Unter Belastung sehen wir in unserer Arbeit als Diagnostiker nicht selten hohe Herzfrequenzen, vor allem bei schlanken Frauen mit niedrigem Blutdruck. Wenn sie auf das Laufband oder Fahrradergometer steigen, sind die Pulswerte oft schon im dreistelligen Bereich. Und wenn es mit der Belastungstestung losgeht, sind sie schnell bei 140-160 S/min. Das ist zunächst nicht bedenklich (auch wenn sich die Probanden gerne Sorgen darüber machen), aber wir sehen am Verlauf der Laktatwerte und der Atemgase, ob die Muskulatur in den hohen Pulsbereichen noch im aeroben Stoffwechsel, also im Sauerstoffüberschuss ist und somit im gesunden Bereich arbeitet. Und das ist der entscheidende Faktor: Denn wenn der Stoffwechsel der Muskulatur noch nicht an der Grenze zum anaeroben Bereich (= Kohlenhydratstoffwechsel) ist, so sind auch die hohen Pulswerte (die gerne mal bei 170/180 S/min liegen können) unbedenklich und können auch im nachfolgenden Training angesteuert werden.

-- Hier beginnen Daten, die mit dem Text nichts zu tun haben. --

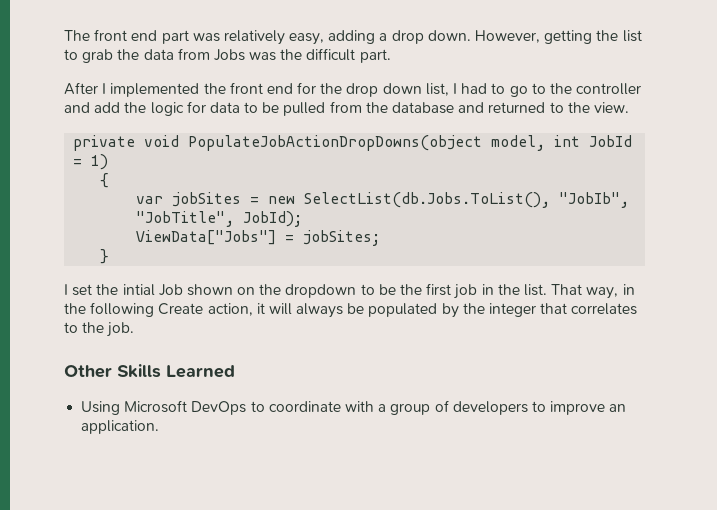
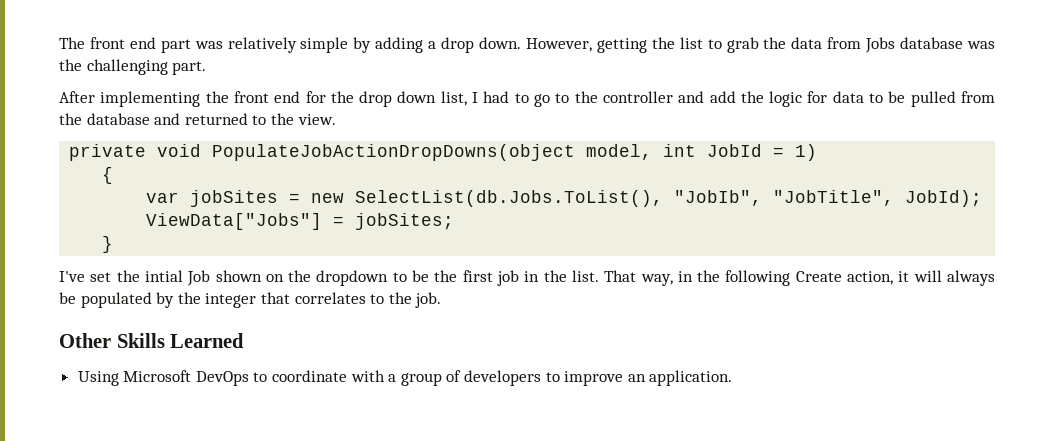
[289,33,325,45] easy, -> [300,37,372,53] simple by
(245, 55) none -> [900,37,964,49] database
[306,48,356,61] difficult -> [86,59,168,75] challenging
[102,83,200,97] I implemented -> [100,91,201,107] implementing
[64,284,68,295] I -> [59,271,85,282] I've

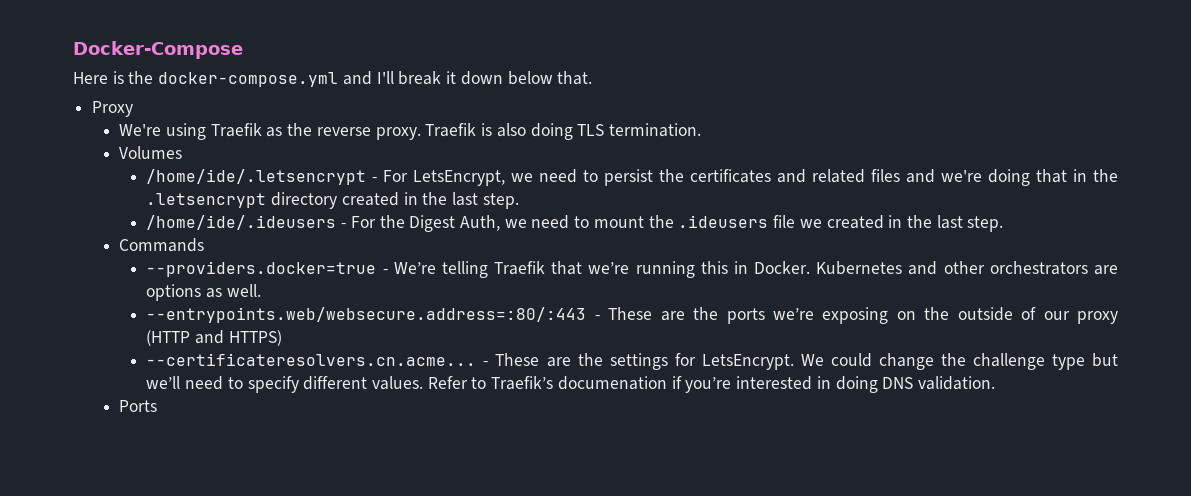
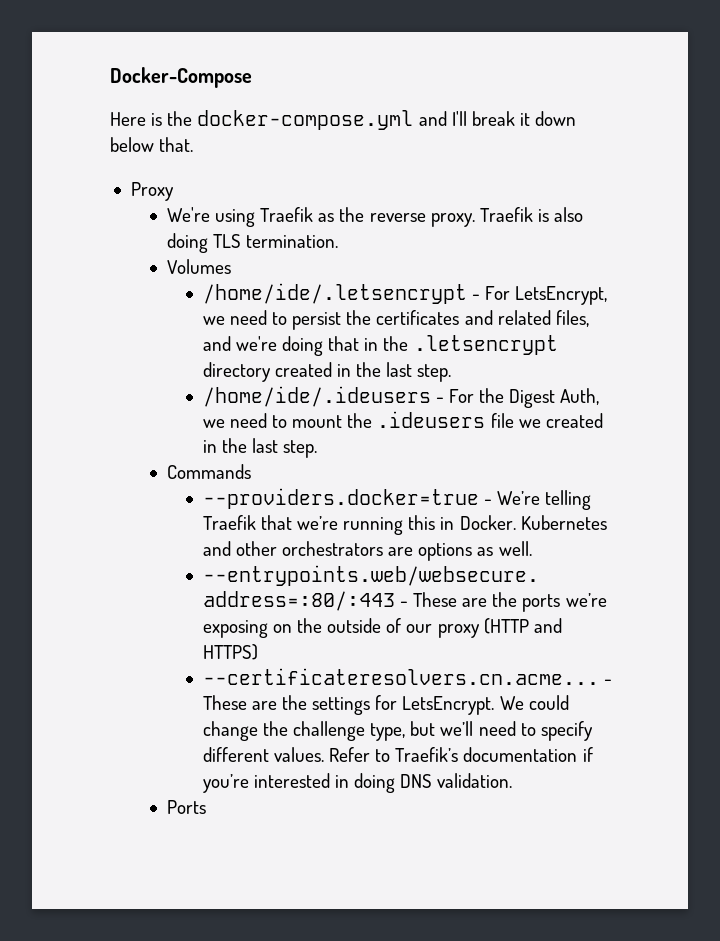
[871,169,901,182] files -> [555,310,589,327] files,
[1051,354,1085,370] type -> [370,723,406,741] type,
[557,376,667,390] documenation -> [463,747,578,762] documentation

Zurück zum Ruhepuls: Grundsätzlich sind hohe Pulswerte in Ruhe nicht gefährlich (im Gegensatz zum hohen Blutdruck) und meist nur ein Symptom. Sie sollten aber beobachtet werden. Denn wenn Dein Herz in Ruhe anstatt 60 S/min eine Arbeit von 90 S/min machen muss, dann sind das täglich 43.200 Schläge mehr als beim „Normalpulser“ und 72.000 Schläge mehr als bei einem gut Trainierten, der einen Ruhepuls von 40 S/min erreicht. Auf das Jahr gerechnet kann hier ein Unterscheid von 25.000.000 Millionen Schläge zusammenkommen, eine beachtliche Menge. Wir wollen Dich nicht beunruhigen, denn das Herz hat nicht eine maximale Schlagzahl, an dem es seinen Dienst quittiert, genauso wie der Motor eines Autos: Manche haben bei 300.000 Kilometer Fahrleistung schon einen Motorschaden, andere fahren Ihre Autos gut und gerne 900.000 Kilometer, v.a. wenn sie schonend fahren und den Ölwechsel rechtzeitig machen.
Und genau das ist der wichtigere Faktor: Gehe schonend mit Deinem Herz um und pflege es! Wir wollen Dich motivieren, Dich um die Bedürfnisse Deines Herzens zu kümmern: Das beginnt mit der richtigen Flüssigkeitszufuhr (siehe dazu auch den Absatz Trinkmenge und Hochpulser). Dein Herz ist zudem ein unermüdlicher Arbeitsmuskel, und Dein Herz will Arbeit haben: Bewege Dich also regelmäßig, um es zu fordern, aber nicht zu überfordern! Und hier ist wiederum der entscheidende Faktor, mit welchem Puls Du beim Joggen, Radfahren, Schwimmen oder sonstigen Aktivitäten unterwegs bist.